Domestic housing finance companies (HFCs) may witness some slowdown in their housing credit growth in the second half (October 2018 to March 2019) of FY2019 due to factors such as tight liquidity, intense competition, and other risks, according to credit rating agency ICRA.

The agency cautioned that this may affect the overall growth of HFCs during FY2019, and lead to an increase in bad loans in the medium term.

Supreeta Nijjar, Vice-President and Sector Head, Financial Sector Ratings, ICRA, said: “While the long-term prospects for the segment continue to remain good, tight liquidity, which impacted disbursements of HFCs, is likely to pare the growth in H2 to 12-14 per cent, leading to moderation in the overall housing credit growth of 14-16 per cent for FY2019.”

She observed that a modest shift in market share is also likely with HFCs slowing down fresh disbursements in the third quarter of (October-December) FY19 and banks growing their portfolios at a faster pace through portfolio buyouts.

Asset-quality impact

While gross non-performing assets (stage-3 assets as per revised Ind-AS) as of September 30, 2018, were 1.3 per cent (similar to June 2018 levels, though slightly higher than 1.1 per cent as on March 31, 2018), tight liquidity and slowdown in growth could impact the asset quality in the non-housing loan segment, the agency said.

Within the housing loans segment for HFCs, the share of self-employed segment has increased to 29 per cent as on September 2018.

Though some of the larger HFCs can compete with banks in the salaried home loan segment, most of the HFCs target self-employed customer segments, or the affordable housing segment to optimise their yields.

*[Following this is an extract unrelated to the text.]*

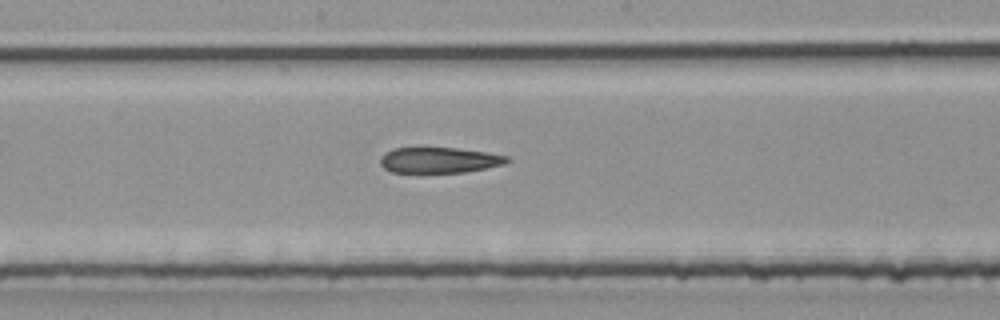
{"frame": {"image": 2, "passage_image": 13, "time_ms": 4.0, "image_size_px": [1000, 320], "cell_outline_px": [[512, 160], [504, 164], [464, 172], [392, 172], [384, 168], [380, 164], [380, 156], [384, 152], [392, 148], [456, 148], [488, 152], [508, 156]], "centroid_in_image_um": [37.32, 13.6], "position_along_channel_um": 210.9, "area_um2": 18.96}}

While the self-employed segment offers good growth potential, ICRA said the asset quality in this segment is inferior with a GNPA of 1.5 per cent as on September 30, 2018 (1.1 per cent as on March 31, 2018), compared with the salaried segment’s GNPA of 0.5 per cent as on September 30, 2018 (0.4 per cent as on March 31, 2018).

Competition

The agency assessed that with a rise in the number of players in the market, there has been an increase in the competitive intensity in the industry, which has led to dilution in lending norms.

Overall, the portfolio vulnerability of home loans has increased owing to a rise in the share of riskier sub-segments such as self-employed and affordable housing within the housing portfolio of HFCs.

Further, the share of portfolio lent at higher tenures and fixed obligation to income ratio has also increased, which could impact the asset-quality indicators of HFCs over the medium term, said the agency.

Also, for around 15 per cent of the portfolio, ICRA cautioned that the loan-to-value ratios were higher than 80 per cent, which could lead to higher losses, in case delinquencies were to crystallise/property prices were to correct.

These risks partly get mitigated by the strong monitoring and control processes of HFCs, borrowers’ own equity in the properties, and the large proportion of the properties being financed for self-occupation, especially in the affordable segment.

Gross NPAs

In ICRA’s opinion, gross NPAs for HFCs in home loan segment could increase to around 1.1-1.3 per cent over the medium term, from the current level of 1 per cent.

Moreover, higher gross NPA percentage on the non-housing loan segment could lead to an increase in gross NPAs for HFCs to around 1.4-1.8 per cent over the medium term.

“The ability of HFCs to implement timely collection and recovery efforts in respect of the delinquent loans – repossess the property, wherever necessary, and sell the same in a timely manner – will be a key monitorable,” said Nijjar.